Journalist read over the released declassifed document of President Bush's August 2001 briefing on terrorism entitled 'Bin Laden Determined to Strike Inside the United States,' as it is released in the press room at Crawford elementary school Saturday, April 10, 2004, in Crawford, Texas. [AP]
Since 1998, the FBI had observed "patterns of suspicious activity in this country consistent with preparations for hijackings or other types of attacks," according to a memo prepared for Bush and declassified Saturday. They included evidence of buildings in New York possibly being cased by terrorists.

The document also said the CIA and FBI were investigating a call to the U.S. embassy in the United Arab Emirates in May "saying that a group of (Osama) bin Laden supporters was in the U.S. planning attacks with explosives."

Senior administration officials said Bush had requested the memo after seeing more than 40 mentions of al-Qaida in his daily intelligence updates during the first eight months of his presidency.

The Aug. 6, 2001, memo made plain that bin Laden had been scheming to strike the United States for at least six years. It warned of indications from a broad array of sources, spanning several years.

"Clandestine, foreign government, and media reports indicate bin Laden since 1997 has wanted to conduct terrorist attacks in the US," the memo to Bush stated. Bin Laden implied in U.S. television interviews in 1997 and 1998 that his followers would follow the example of World Trade Center bomber Ramzi Yousef and "bring the fighting to America."

The "presidential daily brief" said that after President Clinton launched missile strikes on his base in Afghanistan in 1998, "bin Laden told followers he wanted to retaliate in Washington."

The memo cited intelligence from another country, but the White House blacked out the name of the nation. It was the first time a presidential daily brief has ever been released publicly.

Efforts to launch an attack from Canada around the time of "Y2K" "may have been part of bin Laden's first serious attempt to implement a terrorist strike in the U.S.," the document states.

Convicted plotter Ahmed Ressam, who was caught trying to cross the Canadian border with explosives about 60 miles north of Seattle in late 1999, told the FBI that he alone conceived a planned attack on Los Angeles International Airport, but that bin Laden lieutenant Abu Zubaydah "encouraged him and helped facilitate the operation," the document said.

Al-Qaida members, some of them American citizens, had lived in or traveled to the United States for years, the memo said.

"The group apparently maintains a support structure that could aid attacks," it warned.
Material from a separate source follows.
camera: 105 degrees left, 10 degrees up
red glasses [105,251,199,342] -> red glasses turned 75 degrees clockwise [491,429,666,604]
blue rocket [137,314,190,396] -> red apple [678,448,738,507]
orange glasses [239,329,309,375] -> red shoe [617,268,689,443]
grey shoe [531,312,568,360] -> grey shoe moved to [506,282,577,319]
The document said that "some of the more sensational threat reporting" such as warnings that bin Laden wanted to hijack aircraft to win the release of fellow extremists" could not be corroborated.
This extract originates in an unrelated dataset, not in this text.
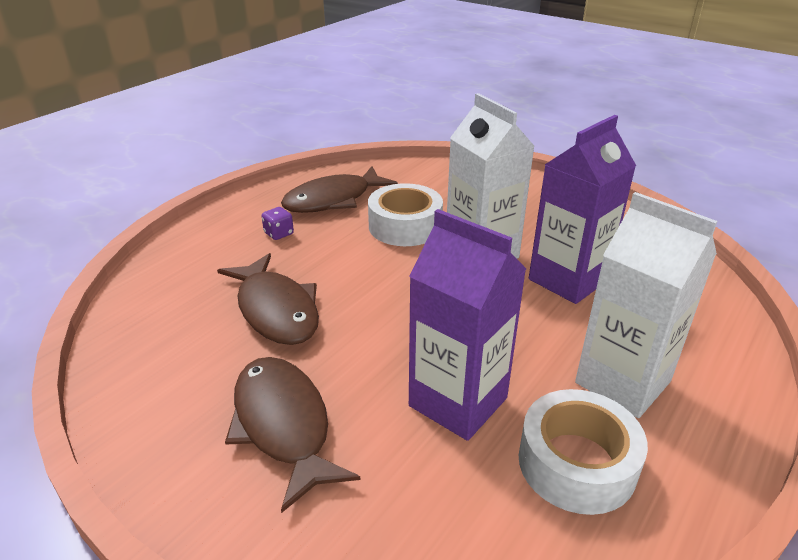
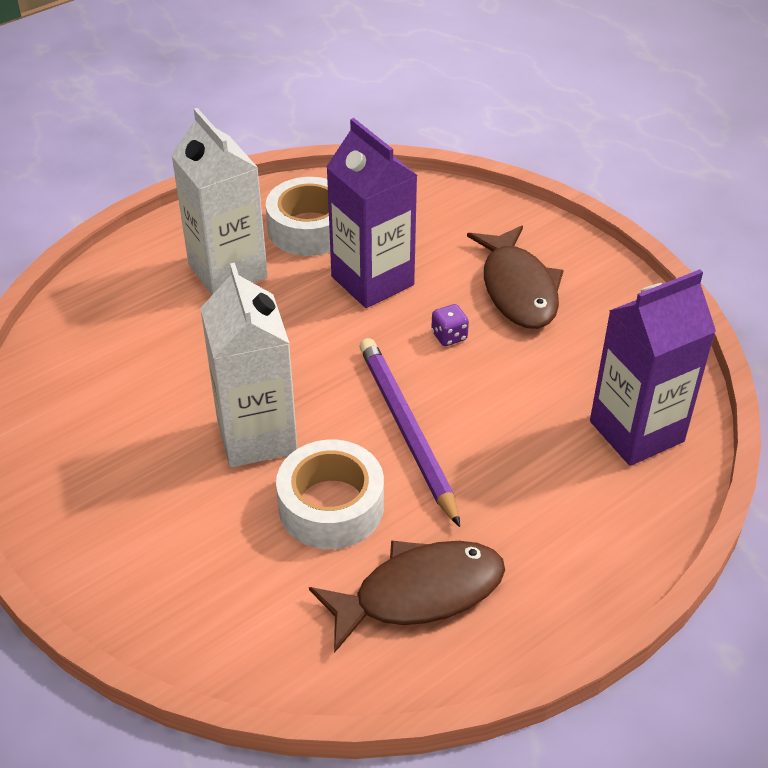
camera: 165 degrees left, 10 degrees up
brown fish [217,253,319,345] -> none
purple dice [261,207,294,240] -> purple dice moved to [431,304,469,346]
purple carton [529,115,636,304] -> purple carton moved to [590,270,716,466]
none -> purple pencil [360,338,460,527]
One item in the memo referred to "recent surveillance of federal buildings in New York." A White House official speaking on condition of anonymity that that was a reference to two Yemeni men the FBI interviewed and concluded were simply tourists taking photographs.

On May 15, 2001, a caller to the U.S. embassy in the United Arab Emirates warned of planned bin Laden attacks with explosives in the United States, but did not say where or when.

The CIA reported the incident to other government officials the next day, and a dozen or more steps were taken by the CIA and other agencies "to run down" the information from the phone call, senior administration officials said Saturday evening.

One official said references to al-Qaida in prior presidential briefings "would indicate 'they are here, they are there' in other countries and the CIA director would tell the president what was being done to address "these different operations."

The official said those types of references prompted the president to ask for a report on domestic activity.

The senior administration officials refused to say what Bush's response to the memo was, or precisely what government action it had triggered.